Tempistica della comunicazione rispetto all’ordine e alla consegna. La comunicazione GSE deve precedere la fruizione dell’agevolazione, ma il momento rilevante per l’interconnessione del bene con i sistemi aziendali può cadere in un esercizio diverso rispetto all’ordine. Definire contrattualmente la data di consegna e di messa in funzione protegge il cliente da contestazioni sulla competenza temporale della deduzione.

Guida pratica: come procedere

  1. Verifica la qualificazione del bene agevolabile
    Controlla che il bene rientri negli allegati A o B della L. 232/2016 aggiornati. Distingui tra software a licenza perpetua (agevolabile) e SaaS (escluso). Nei contratti misti, disaggrega le componenti e documenta la separazione prima di procedere.
  2. Acquisisci la perizia tecnica se il bene supera 300.000 euro
    Per investimenti unitari superiori a 300.000 euro, incarica un tecnico abilitato di redigere la perizia giurata o ottieni una certificazione accreditata che attesti i requisiti tecnici del bene. Coordina i tempi con la data prevista per la comunicazione GSE.
  3. Registrati e accedi alla piattaforma GSE dal 12 giugno 2026
    Accedi alla piattaforma GSE con le credenziali aziendali del cliente. La piattaforma è operativa dal 12 giugno 2026. Verifica che il profilo societario sia aggiornato e che il rappresentante legale abilitato abbia i poteri di firma per la trasmissione telematica.
  4. Invia la comunicazione preventiva prima della fruizione
    Trasmetti la comunicazione preventiva al GSE prima che il cliente fruisca della deduzione in dichiarazione dei redditi. Conserva la ricevuta di trasmissione e il numero di protocollo assegnato: sono documenti essenziali in caso di verifica fiscale.
  5. Monitora la data di interconnessione del bene
    Definisci contrattualmente la data di consegna e di messa in funzione del bene. L’interconnessione con i sistemi aziendali deve avvenire nello stesso periodo d’imposta in cui si intende fruire dell’agevolazione. Documenta l’avvenuta interconnessione con verbale interno e dichiarazione del fornitore.

Domande frequenti

Il SaaS è agevolabile con l’iperammortamento 2026?

No. Il software fornito in modalità SaaS è esplicitamente escluso dall’iperammortamento 2026. L’agevolazione si applica ai beni immateriali acquistati a titolo di licenza perpetua o con diritti d’uso assimilabili. Nei contratti misti è necessario disaggregare la componente SaaS da quella agevolabile e documentare la separazione nel contratto e nella perizia tecnica.

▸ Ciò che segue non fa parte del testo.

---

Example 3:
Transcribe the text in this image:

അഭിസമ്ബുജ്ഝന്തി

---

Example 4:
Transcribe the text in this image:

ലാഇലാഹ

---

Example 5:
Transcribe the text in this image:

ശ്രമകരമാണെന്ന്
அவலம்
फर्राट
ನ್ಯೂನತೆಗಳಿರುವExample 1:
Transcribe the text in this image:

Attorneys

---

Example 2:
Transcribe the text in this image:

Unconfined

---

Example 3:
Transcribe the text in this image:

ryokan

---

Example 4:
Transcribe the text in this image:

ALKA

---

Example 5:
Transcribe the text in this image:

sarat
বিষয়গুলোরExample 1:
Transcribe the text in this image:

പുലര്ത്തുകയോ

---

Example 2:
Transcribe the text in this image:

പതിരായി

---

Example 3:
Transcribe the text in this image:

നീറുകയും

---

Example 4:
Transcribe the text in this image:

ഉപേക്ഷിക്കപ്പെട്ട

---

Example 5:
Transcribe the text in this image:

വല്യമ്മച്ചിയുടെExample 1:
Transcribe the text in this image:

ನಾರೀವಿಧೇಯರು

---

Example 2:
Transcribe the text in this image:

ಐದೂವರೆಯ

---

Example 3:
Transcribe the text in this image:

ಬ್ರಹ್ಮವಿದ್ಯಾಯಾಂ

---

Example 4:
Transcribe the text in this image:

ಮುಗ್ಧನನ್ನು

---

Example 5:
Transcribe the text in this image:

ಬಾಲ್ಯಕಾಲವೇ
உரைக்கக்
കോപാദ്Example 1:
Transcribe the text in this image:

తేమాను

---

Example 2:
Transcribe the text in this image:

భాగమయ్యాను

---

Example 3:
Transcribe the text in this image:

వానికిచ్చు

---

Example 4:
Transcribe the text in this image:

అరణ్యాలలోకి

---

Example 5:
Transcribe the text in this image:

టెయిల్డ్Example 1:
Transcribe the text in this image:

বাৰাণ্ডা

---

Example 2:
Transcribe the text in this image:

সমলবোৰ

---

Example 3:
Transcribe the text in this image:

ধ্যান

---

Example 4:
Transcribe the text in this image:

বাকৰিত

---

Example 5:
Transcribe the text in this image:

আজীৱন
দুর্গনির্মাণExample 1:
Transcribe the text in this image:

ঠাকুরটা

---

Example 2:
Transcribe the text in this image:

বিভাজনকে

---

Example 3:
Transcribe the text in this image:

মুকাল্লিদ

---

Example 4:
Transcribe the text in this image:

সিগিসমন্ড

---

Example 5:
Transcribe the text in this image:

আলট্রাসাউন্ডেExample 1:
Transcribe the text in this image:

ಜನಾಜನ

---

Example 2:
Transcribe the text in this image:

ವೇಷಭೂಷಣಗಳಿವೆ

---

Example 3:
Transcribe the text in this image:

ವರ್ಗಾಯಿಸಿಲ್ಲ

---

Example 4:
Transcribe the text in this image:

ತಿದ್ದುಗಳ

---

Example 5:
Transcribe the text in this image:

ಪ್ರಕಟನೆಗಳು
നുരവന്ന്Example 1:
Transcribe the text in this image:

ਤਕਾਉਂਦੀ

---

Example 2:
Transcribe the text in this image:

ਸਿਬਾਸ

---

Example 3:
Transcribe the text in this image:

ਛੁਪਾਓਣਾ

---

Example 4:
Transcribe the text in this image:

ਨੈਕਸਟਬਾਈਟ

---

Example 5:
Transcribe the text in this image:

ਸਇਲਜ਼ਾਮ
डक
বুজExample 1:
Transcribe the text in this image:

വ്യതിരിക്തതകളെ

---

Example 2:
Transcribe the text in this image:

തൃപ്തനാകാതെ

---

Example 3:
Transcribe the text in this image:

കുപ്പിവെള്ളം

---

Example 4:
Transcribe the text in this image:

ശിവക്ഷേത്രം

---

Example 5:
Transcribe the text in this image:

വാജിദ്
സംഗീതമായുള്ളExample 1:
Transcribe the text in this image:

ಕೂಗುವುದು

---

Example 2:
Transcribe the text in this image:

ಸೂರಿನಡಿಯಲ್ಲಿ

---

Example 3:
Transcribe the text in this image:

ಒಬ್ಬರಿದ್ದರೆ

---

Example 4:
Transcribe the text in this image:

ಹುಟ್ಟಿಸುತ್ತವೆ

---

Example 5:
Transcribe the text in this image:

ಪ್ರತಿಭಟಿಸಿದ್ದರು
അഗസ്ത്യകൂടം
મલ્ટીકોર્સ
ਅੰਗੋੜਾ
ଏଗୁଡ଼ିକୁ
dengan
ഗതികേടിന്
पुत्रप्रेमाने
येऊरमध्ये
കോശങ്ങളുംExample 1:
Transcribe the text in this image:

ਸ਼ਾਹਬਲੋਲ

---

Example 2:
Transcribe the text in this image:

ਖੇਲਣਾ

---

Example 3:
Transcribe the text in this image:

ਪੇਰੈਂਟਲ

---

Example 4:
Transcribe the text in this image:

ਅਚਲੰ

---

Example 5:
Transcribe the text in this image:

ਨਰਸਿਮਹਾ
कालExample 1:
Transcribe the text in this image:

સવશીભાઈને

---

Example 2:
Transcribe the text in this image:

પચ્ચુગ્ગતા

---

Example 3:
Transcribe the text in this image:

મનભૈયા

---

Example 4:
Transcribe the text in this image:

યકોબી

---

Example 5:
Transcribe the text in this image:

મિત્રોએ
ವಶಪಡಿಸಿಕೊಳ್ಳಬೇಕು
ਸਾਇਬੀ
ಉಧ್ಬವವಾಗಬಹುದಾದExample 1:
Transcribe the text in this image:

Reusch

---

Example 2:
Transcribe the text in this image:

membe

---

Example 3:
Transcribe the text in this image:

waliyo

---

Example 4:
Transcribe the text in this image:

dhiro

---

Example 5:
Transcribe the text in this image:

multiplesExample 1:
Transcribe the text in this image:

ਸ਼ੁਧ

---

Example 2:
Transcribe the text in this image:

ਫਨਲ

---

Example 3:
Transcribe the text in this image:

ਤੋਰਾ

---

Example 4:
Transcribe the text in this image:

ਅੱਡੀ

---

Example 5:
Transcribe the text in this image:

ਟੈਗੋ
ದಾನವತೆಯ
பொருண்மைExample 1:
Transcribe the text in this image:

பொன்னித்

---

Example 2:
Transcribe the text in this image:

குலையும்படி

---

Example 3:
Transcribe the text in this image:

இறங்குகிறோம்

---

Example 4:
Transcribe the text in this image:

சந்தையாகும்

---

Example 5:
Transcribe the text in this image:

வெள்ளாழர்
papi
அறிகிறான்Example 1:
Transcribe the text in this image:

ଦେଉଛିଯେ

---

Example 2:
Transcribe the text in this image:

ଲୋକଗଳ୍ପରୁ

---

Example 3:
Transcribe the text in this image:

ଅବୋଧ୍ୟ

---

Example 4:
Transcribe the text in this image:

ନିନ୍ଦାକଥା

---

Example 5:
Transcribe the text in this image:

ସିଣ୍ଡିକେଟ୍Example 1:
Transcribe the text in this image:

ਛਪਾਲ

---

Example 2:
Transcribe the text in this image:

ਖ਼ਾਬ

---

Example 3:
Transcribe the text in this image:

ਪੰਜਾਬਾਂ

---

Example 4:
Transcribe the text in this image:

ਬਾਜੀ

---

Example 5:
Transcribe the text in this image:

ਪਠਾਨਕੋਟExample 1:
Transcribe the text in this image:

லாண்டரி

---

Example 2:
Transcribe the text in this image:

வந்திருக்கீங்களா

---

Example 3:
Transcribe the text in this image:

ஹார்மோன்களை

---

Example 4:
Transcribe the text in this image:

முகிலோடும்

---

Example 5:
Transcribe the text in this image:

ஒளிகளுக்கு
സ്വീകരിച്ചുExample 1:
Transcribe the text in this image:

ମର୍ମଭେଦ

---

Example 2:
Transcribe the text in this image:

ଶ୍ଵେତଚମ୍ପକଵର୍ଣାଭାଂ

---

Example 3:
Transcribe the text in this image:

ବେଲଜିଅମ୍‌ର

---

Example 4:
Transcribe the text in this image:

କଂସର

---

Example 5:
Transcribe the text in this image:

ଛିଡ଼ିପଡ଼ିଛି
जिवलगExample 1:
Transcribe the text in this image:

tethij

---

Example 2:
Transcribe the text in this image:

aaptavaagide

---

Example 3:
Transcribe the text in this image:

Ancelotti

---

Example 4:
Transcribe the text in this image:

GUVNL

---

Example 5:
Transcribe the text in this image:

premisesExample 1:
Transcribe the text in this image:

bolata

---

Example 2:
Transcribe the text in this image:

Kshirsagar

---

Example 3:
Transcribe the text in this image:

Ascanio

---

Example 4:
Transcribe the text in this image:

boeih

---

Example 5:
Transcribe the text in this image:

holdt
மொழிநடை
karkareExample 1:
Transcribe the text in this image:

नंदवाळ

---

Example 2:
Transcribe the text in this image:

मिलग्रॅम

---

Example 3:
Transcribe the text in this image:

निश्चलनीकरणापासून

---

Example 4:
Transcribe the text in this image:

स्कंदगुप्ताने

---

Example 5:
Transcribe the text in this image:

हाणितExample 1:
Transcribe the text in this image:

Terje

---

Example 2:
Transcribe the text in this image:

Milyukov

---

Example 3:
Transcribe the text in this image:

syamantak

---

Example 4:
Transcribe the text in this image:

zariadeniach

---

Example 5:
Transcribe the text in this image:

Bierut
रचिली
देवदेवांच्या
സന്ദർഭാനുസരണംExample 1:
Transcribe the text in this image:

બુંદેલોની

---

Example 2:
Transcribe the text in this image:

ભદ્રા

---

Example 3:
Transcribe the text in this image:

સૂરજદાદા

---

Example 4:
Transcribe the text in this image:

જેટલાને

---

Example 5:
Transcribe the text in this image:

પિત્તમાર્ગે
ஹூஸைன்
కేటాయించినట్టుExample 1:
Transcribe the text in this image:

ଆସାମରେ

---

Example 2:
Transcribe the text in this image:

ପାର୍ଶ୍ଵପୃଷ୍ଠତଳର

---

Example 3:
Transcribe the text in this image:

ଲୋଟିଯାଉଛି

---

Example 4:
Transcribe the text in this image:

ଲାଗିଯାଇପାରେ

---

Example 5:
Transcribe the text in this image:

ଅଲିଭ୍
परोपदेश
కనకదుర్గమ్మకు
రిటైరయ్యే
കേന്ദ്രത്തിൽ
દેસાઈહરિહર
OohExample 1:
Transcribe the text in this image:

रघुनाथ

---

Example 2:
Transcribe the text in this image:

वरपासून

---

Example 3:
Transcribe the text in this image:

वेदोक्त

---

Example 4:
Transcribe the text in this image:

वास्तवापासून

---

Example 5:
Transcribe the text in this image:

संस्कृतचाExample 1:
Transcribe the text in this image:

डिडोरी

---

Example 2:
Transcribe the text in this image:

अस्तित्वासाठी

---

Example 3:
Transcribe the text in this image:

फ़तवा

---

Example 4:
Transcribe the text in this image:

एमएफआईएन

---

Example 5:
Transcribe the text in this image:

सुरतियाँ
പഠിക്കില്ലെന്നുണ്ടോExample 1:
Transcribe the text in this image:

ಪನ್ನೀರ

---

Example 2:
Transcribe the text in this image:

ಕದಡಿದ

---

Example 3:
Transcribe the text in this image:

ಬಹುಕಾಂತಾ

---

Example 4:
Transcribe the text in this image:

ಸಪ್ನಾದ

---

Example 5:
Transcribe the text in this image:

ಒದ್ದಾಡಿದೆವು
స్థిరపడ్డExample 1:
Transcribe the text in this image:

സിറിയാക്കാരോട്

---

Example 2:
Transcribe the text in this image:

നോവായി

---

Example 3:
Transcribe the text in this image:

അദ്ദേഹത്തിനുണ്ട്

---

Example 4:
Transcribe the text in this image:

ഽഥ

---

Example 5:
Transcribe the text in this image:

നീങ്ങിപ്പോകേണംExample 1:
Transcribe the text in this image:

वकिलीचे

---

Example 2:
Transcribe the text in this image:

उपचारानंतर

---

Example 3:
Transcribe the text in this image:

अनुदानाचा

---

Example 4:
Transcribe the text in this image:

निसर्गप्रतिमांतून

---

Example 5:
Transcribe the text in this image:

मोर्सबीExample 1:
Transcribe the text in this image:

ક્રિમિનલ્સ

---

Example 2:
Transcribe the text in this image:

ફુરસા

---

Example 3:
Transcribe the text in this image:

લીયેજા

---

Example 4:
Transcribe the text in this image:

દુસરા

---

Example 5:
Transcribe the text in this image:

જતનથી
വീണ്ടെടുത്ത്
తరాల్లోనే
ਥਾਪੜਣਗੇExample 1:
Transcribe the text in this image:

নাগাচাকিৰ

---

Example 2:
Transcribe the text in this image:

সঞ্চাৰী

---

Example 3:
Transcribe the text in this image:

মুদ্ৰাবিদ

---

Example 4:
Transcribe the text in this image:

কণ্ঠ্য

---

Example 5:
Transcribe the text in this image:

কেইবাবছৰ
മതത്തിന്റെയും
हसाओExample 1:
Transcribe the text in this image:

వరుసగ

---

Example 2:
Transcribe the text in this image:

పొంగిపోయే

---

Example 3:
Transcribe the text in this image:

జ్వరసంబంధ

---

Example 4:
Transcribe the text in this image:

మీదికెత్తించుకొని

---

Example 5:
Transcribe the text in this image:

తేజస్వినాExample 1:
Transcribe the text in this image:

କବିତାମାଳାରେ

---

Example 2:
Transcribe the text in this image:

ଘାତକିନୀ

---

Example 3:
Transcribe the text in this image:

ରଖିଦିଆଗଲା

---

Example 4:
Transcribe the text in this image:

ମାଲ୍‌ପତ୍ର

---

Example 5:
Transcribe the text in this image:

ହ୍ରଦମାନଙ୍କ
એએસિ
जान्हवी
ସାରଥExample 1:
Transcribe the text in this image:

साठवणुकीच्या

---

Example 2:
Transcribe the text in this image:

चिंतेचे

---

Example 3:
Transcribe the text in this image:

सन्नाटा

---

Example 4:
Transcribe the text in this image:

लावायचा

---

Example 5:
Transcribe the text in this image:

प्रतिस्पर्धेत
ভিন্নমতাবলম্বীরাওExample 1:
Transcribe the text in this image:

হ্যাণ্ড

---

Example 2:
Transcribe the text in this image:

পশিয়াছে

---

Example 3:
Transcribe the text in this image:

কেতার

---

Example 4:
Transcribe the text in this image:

Cosa succede se dimentico di fare la comunicazione preventiva al GSE per l’iperammortamento 2026?

L’omissione della comunicazione preventiva al GSE comporta la perdita dell’agevolazione. La comunicazione ha valore costitutivo e non è sanabile con la remissione in bonis, strumento applicabile solo ai crediti d’imposta con funzione dichiarativa. Il recupero dell’agevolazione indebita si accompagna a sanzioni dal 90% al 180% dell’imposta non versata ai sensi dell’art. 1, c. 2, d.lgs. 471/1997.

La perizia tecnica è obbligatoria per tutti i beni agevolati con l’iperammortamento 2026?

La perizia tecnica giurata o la certificazione accreditata è obbligatoria per i beni di valore unitario superiore a 300.000 euro. Sotto tale soglia è sufficiente un’autodichiarazione del legale rappresentante. Tuttavia, ottenere una perizia anche per i beni sotto soglia è consigliabile per ridurre il rischio di contestazioni in sede di verifica fiscale sulla qualificazione tecnica del bene.